What is being asked
From the line containing "[136,309,148,321] is ->" down to the final entry below, restate each line word for word.

Data provided
◆ ◆ ◆ ◆
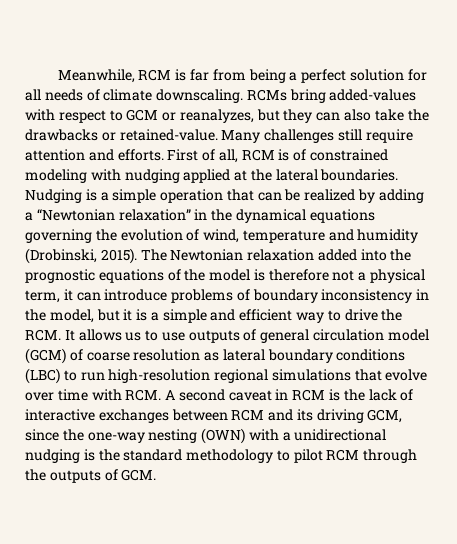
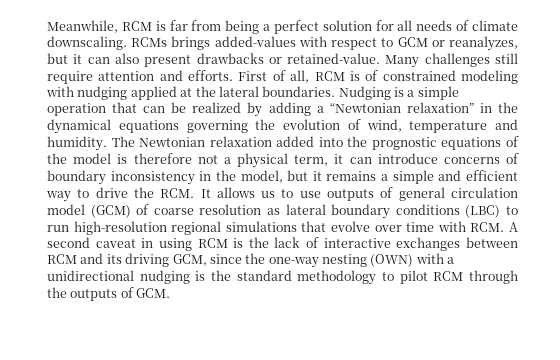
[289,89,326,103] bring -> [171,36,211,50] brings
[283,109,313,123] they -> [73,54,83,64] it
[374,109,429,121] take the -> [144,55,192,67] present
[357,229,419,243] [25,248,137,264] humidity (Drobinski, 2015). -> [47,136,107,151] humidity.
[171,289,234,303] problems -> [443,157,500,164] concerns
[136,309,148,321] is -> [326,171,377,181] remains
(289, 394) none -> [158,238,192,251] using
◆ ◆ ◆ ◆
Answer for the task
[136,309,148,321] is -> [326,171,377,181] remains
(289, 394) none -> [158,238,192,251] using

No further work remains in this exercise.